Nous sommes en danger et notre existence est réelle, et nous avons le droit de faire tout ce qui est en notre pouvoir pour la protéger

« La raison est que le Liban retrouvera sa souveraineté, sa liberté et sa dignité si Israël se retire, et parce qu’Israël n’a pas réussi à pousser la résistance à violer l’accord et à lui donner un prétexte pour prétendre que sa sécurité est menacée ».

Il a averti qu’Israël « veut s’immiscer dans l’avenir du Liban, dans son armée, son économie, sa politique et sa position ». Les États-Unis, par l’intermédiaire d’Israël, veulent mettre fin à la capacité de résistance du Liban et armer l’armée dans la mesure où elle est capable d’affronter le Hezbollah, c’est-à-dire qu’il est interdit à l’armée d’abattre un seul avion ou de lancer un seul missile en direction de l’ennemi israélien », soulignant qu’ils « font pression sur le gouvernement pour qu’il fasse des concessions sans contrepartie, et sans garantie, en semant la discorde, tout en laissant à Israël toute liberté de rester occupant et d’attaquer quand bon lui semble ».

« Notre gouvernement n’ait trouvé dans la déclaration ministérielle que l’exclusivité des armes, et prétende qu’il ne fait que mettre en place l’exclusivité des armes pour priver l’ennemi israélien de tout prétexte », affirmant que « le désarmement n’empêche pas les prétextes.
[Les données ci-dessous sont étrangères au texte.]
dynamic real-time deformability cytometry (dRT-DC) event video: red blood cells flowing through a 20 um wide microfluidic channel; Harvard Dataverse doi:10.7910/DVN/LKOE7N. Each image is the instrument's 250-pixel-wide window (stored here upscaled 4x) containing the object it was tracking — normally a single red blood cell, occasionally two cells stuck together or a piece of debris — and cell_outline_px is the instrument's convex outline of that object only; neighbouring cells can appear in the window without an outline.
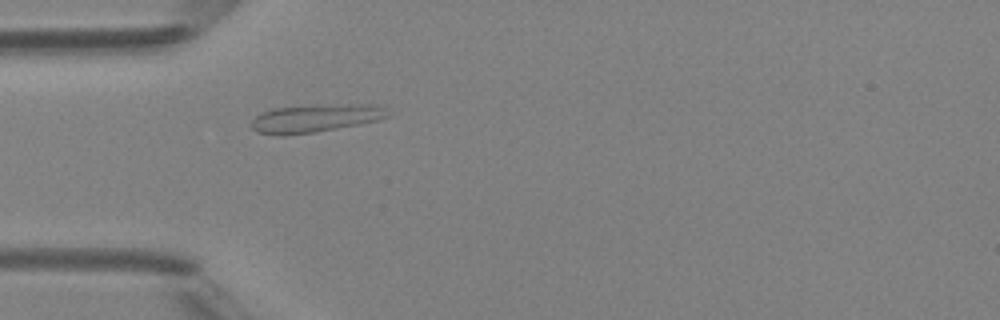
{"species": "Egyptian fruit bat (a non-hibernating species)", "species_latin": "Rousettus aegyptiacus", "temperature_condition": "room temperature", "stored_images_in_passage": 1, "camera_frame_rate_fps": 3000, "um_per_image_px": 0.085, "animal": {"sex": "female"}, "frame": {"image": 1, "passage_image": 1, "time_ms": 0.0, "image_size_px": [1000, 320], "cell_outline_px": [[392, 112], [388, 116], [376, 120], [360, 124], [316, 132], [284, 136], [276, 136], [256, 132], [252, 128], [252, 120], [256, 116], [272, 108], [348, 104], [376, 104]], "centroid_in_image_um": [26.81, 10.07], "position_along_channel_um": 58.2, "area_um2": 22.2}}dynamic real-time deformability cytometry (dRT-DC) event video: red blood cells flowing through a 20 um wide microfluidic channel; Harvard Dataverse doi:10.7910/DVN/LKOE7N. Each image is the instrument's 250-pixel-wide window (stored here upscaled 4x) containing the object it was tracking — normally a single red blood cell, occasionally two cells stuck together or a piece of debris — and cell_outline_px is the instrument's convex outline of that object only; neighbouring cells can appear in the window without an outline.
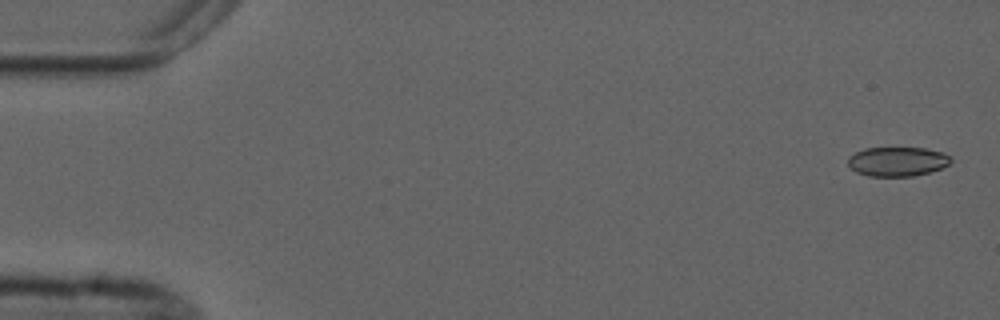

Aujourd’hui, ils disent que le Hezbollah retrouve ses capacités, se réarme, se finance et que l’argent lui donne du pouvoir… Les prétextes ne cesseront jamais ».

Au sujet des agressions et des violations quotidiennes, il a déclaré : « Nous ne discuterons pas des serviteurs d’Israël qui participent à la pression pour satisfaire les exigences américano-israéliennes », demandant au gouvernement « pourquoi il ne met pas à l’ordre du jour un plan de restauration de la souveraineté nationale, avec un calendrier précis, et demande chaque mois à l’armée libanaise et aux agences concernées de présenter un rapport sur l’état d’avancement de la restauration de la souveraineté nationale et sur la non-application des diktats américains et le refus de s’y soumettre ? Quel est le rapport entre les Américains et la situation sociale, le crédit favorable et les services fournis à la population ? ». Il a appelé le gouvernement à agir « dans le but de protéger les citoyens et le système social, et à assumer sa responsabilité en matière de reconstruction, de construction et d’octroi de droits, plutôt que de se contenter d’exécuter les diktats américains ».